Gespeicherte Dateneinträge:
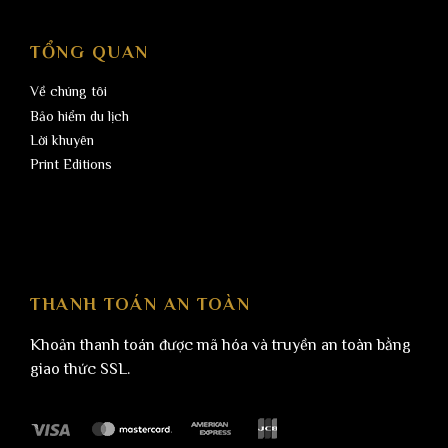
TỔNG QUAN
Về chúng tôi
Bảo hiểm du lịch
Lời khuyên
Print Editions
THANH TOÁN AN TOÀN
Khoản thanh toán được mã hóa và truyền an toàn bằng
giao thức SSL.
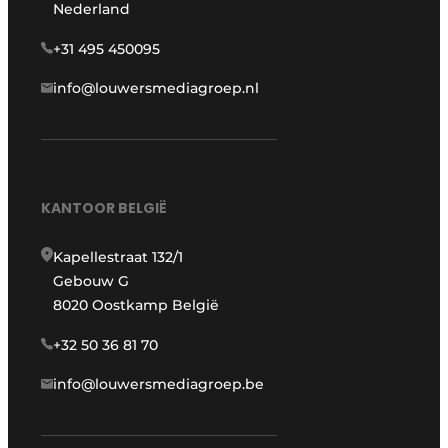
Nederland
+31 495 450095
info@louwersmediagroep.nl
KANTOOR BELGIË
Kapellestraat 132/1
Gebouw G
8020 Oostkamp België
+32 50 36 81 70
info@louwersmediagroep.be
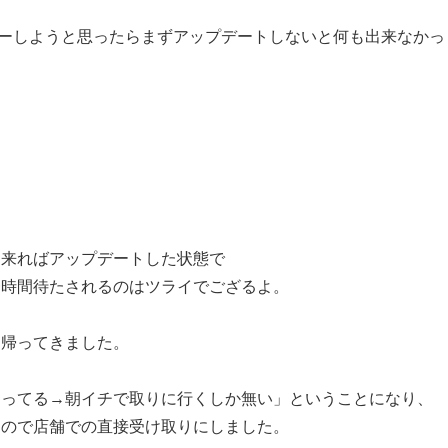
ーしようと思ったらまずアップデートしないと何も出来なかっ
出来ればアップデートした状態で
一時間待たされるのはツライでござるよ。
て帰ってきました。
まってる→朝イチで取りに行くしか無い」ということになり、
たので店舗での直接受け取りにしました。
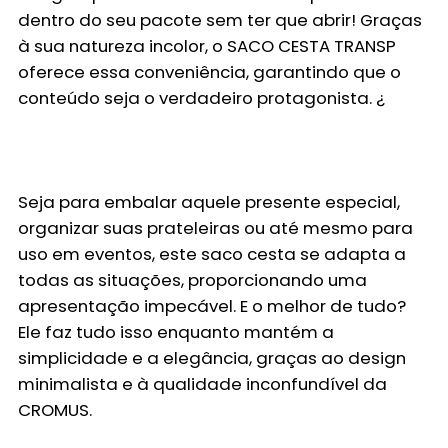
dentro do seu pacote sem ter que abrir! Graças
à sua natureza
incolor
, o SACO CESTA TRANSP
oferece essa conveniência, garantindo que o
conteúdo seja o verdadeiro protagonista. ¿
Seja para embalar aquele presente especial,
organizar suas prateleiras ou até mesmo para
uso em eventos, este saco cesta se adapta a
todas as situações, proporcionando uma
apresentação impecável. E o melhor de tudo?
Ele faz tudo isso enquanto mantém a
simplicidade e a elegância, graças ao design
minimalista e à qualidade inconfundível da
CROMUS.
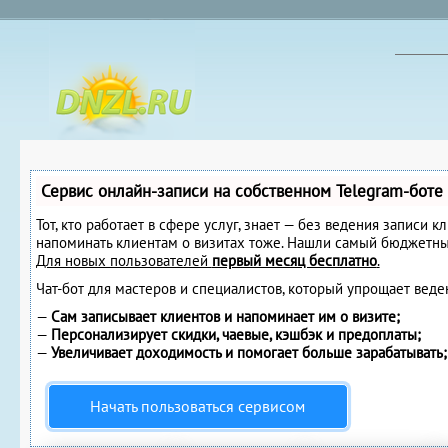
Сервис онлайн-записи на собственном Telegram-боте
Тот, кто работает в сфере услуг, знает — без ведения записи к
напоминать клиентам о визитах тоже. Нашли самый бюджетны
Для новых пользователей
первый месяц бесплатно
.
Чат-бот для мастеров и специалистов, который упрощает веде
—
Сам записывает клиентов и напоминает им о визите;
—
Персонализирует скидки, чаевые, кэшбэк и предоплаты;
—
Увеличивает доходимость и помогает больше зарабатывать;
Начать пользоваться сервисом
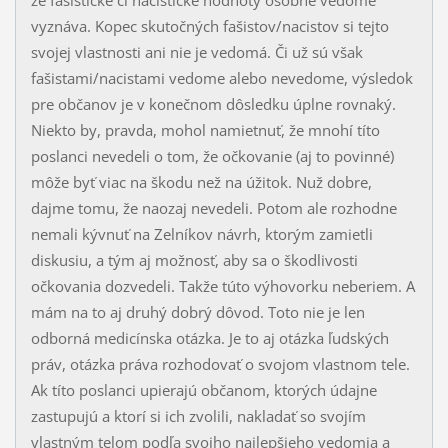
že fašistické či nacistické hodnoty osobne vedome
vyznáva. Kopec skutočných fašistov/nacistov si tejto
svojej vlast­nosti ani nie je vedomá. Či už sú však
fašistami/nacistami vedome alebo nevedome, výsledok
pre občanov je v konečnom dôsledku úplne rovnaký.
Niekto by, pravda, mohol namietnuť, že mnohí títo
poslanci nevedeli o tom, že očko­va­nie (aj to povinné)
môže byť viac na škodu než na úžitok. Nuž dobre,
dajme tomu, že naozaj nevedeli. Potom ale rozhodne
nemali kývnuť na Zelníkov návrh, ktorým zamietli
diskusiu, a tým aj možnosť, aby sa o škodlivosti
očkovania dozvedeli. Takže túto výho­vor­ku neberiem. A
mám na to aj druhý dobrý dôvod. Toto nie je len
odborná medicínska otázka. Je to aj otázka ľudských
práv, otázka práva rozhodovať o svojom vlastnom tele.
Ak títo poslanci upierajú občanom, ktorých údajne
zastupujú a ktorí si ich zvolili, nakla­dať so svojím
vlastným telom podľa svojho najlepšieho vedomia a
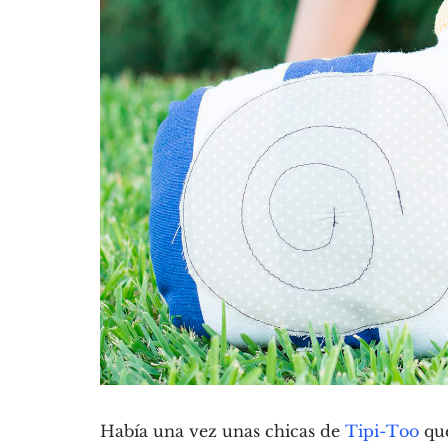
Había una vez unas chicas de
Tipi-Too
que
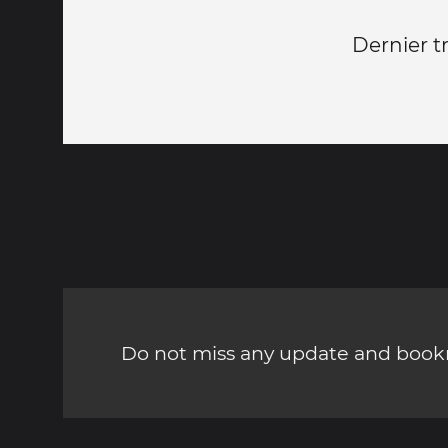
Dernier t
Do not miss any update and bookm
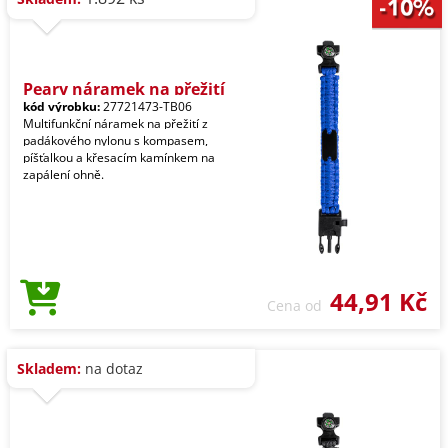
Peary náramek na přežití
kód výrobku:
27721473-TB06
Multifunkční náramek na přežití z
padákového nylonu s kompasem,
píšťalkou a křesacím kamínkem na
zapálení ohně.
44,91 Kč
Cena od
Skladem:
na dotaz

● **AUFGABE**
Schreiben Sie die Zeilen aller obigen Einträge unverändert ab. Die Bilder lassen Sie in Ihrer Antwort weg.

● **ERLEDIGTE AUFGABE**
TỔNG QUAN
Về chúng tôi
Bảo hiểm du lịch
Lời khuyên
Print Editions
THANH TOÁN AN TOÀN
Khoản thanh toán được mã hóa và truyền an toàn bằng
giao thức SSL.
Nederland
+31 495 450095
info@louwersmediagroep.nl
KANTOOR BELGIË
Kapellestraat 132/1
Gebouw G
8020 Oostkamp België
+32 50 36 81 70
info@louwersmediagroep.be
ーしようと思ったらまずアップデートしないと何も出来なかっ
出来ればアップデートした状態で
一時間待たされるのはツライでござるよ。
て帰ってきました。
まってる→朝イチで取りに行くしか無い」ということになり、
たので店舗での直接受け取りにしました。
dentro do seu pacote sem ter que abrir! Graças
à sua natureza
incolor
, o SACO CESTA TRANSP
oferece essa conveniência, garantindo que o
conteúdo seja o verdadeiro protagonista. ¿
Seja para embalar aquele presente especial,
organizar suas prateleiras ou até mesmo para
uso em eventos, este saco cesta se adapta a
todas as situações, proporcionando uma
apresentação impecável. E o melhor de tudo?
Ele faz tudo isso enquanto mantém a
simplicidade e a elegância, graças ao design
minimalista e à qualidade inconfundível da
CROMUS.
Сервис онлайн-записи на собственном Telegram-боте
Тот, кто работает в сфере услуг, знает — без ведения записи к
напоминать клиентам о визитах тоже. Нашли самый бюджетны
Для новых пользователей
первый месяц бесплатно
.
Чат-бот для мастеров и специалистов, который упрощает веде
—
Сам записывает клиентов и напоминает им о визите;
—
Персонализирует скидки, чаевые, кэшбэк и предоплаты;
—
Увеличивает доходимость и помогает больше зарабатывать;
Начать пользоваться сервисом
že fašistické či nacistické hodnoty osobne vedome
vyznáva. Kopec skutočných fašistov/nacistov si tejto
svojej vlast­nosti ani nie je vedomá. Či už sú však
fašistami/nacistami vedome alebo nevedome, výsledok
pre občanov je v konečnom dôsledku úplne rovnaký.
Niekto by, pravda, mohol namietnuť, že mnohí títo
poslanci nevedeli o tom, že očko­va­nie (aj to povinné)
môže byť viac na škodu než na úžitok. Nuž dobre,
dajme tomu, že naozaj nevedeli. Potom ale rozhodne
nemali kývnuť na Zelníkov návrh, ktorým zamietli
diskusiu, a tým aj možnosť, aby sa o škodlivosti
očkovania dozvedeli. Takže túto výho­vor­ku neberiem. A
mám na to aj druhý dobrý dôvod. Toto nie je len
odborná medicínska otázka. Je to aj otázka ľudských
práv, otázka práva rozhodovať o svojom vlastnom tele.
Ak títo poslanci upierajú občanom, ktorých údajne
zastupujú a ktorí si ich zvolili, nakla­dať so svojím
vlastným telom podľa svojho najlepšieho vedomia a
Había una vez unas chicas de
Tipi-Too
que
Dernier t
Do not miss any update and bookm
Peary náramek na přežití
kód výrobku:
27721473-TB06
Multifunkční náramek na přežití z
padákového nylonu s kompasem,
píšťalkou a křesacím kamínkem na
zapálení ohně.
44,91 Kč
Cena od
Skladem:
na dotaz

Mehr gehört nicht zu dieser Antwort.